*Data shown*.

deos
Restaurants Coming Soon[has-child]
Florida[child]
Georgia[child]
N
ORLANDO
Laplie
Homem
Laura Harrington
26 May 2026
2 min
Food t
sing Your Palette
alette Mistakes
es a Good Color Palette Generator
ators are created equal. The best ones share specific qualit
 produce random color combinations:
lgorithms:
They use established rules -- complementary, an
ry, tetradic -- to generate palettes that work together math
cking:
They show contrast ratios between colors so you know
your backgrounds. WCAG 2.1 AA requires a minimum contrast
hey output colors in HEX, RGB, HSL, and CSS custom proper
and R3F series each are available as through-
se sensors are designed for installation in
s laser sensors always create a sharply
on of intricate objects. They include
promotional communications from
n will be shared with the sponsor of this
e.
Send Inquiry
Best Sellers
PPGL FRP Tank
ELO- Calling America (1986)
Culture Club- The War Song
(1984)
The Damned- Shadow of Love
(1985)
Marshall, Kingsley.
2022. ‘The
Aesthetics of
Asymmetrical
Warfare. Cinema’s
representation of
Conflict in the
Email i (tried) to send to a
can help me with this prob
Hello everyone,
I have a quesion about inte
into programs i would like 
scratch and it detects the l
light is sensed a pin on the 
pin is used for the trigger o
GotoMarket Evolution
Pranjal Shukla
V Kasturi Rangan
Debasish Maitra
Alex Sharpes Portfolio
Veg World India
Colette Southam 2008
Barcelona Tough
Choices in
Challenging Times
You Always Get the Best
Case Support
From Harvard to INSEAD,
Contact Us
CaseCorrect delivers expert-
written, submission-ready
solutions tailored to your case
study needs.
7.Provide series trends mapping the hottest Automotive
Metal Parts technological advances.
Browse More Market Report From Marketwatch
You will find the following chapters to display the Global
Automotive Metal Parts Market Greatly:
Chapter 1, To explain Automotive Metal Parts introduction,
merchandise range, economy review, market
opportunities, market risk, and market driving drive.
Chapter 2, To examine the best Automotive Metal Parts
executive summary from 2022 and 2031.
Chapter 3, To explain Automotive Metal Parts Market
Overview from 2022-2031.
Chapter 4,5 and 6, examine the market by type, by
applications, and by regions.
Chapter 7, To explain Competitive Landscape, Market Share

*The task*. There is a line with "ry, tetradic -- to" and a line with "Browse More Market Report From Marketwatch" above. Copy exactly those two lines and all lines between them, with nothing else.

*Response area*.
ry, tetradic -- to generate palettes that work together math
cking:
They show contrast ratios between colors so you know
your backgrounds. WCAG 2.1 AA requires a minimum contrast
hey output colors in HEX, RGB, HSL, and CSS custom proper
and R3F series each are available as through-
se sensors are designed for installation in
s laser sensors always create a sharply
on of intricate objects. They include
promotional communications from
n will be shared with the sponsor of this
e.
Send Inquiry
Best Sellers
PPGL FRP Tank
ELO- Calling America (1986)
Culture Club- The War Song
(1984)
The Damned- Shadow of Love
(1985)
Marshall, Kingsley.
2022. ‘The
Aesthetics of
Asymmetrical
Warfare. Cinema’s
representation of
Conflict in the
Email i (tried) to send to a
can help me with this prob
Hello everyone,
I have a quesion about inte
into programs i would like 
scratch and it detects the l
light is sensed a pin on the 
pin is used for the trigger o
GotoMarket Evolution
Pranjal Shukla
V Kasturi Rangan
Debasish Maitra
Alex Sharpes Portfolio
Veg World India
Colette Southam 2008
Barcelona Tough
Choices in
Challenging Times
You Always Get the Best
Case Support
From Harvard to INSEAD,
Contact Us
CaseCorrect delivers expert-
written, submission-ready
solutions tailored to your case
study needs.
7.Provide series trends mapping the hottest Automotive
Metal Parts technological advances.
Browse More Market Report From Marketwatch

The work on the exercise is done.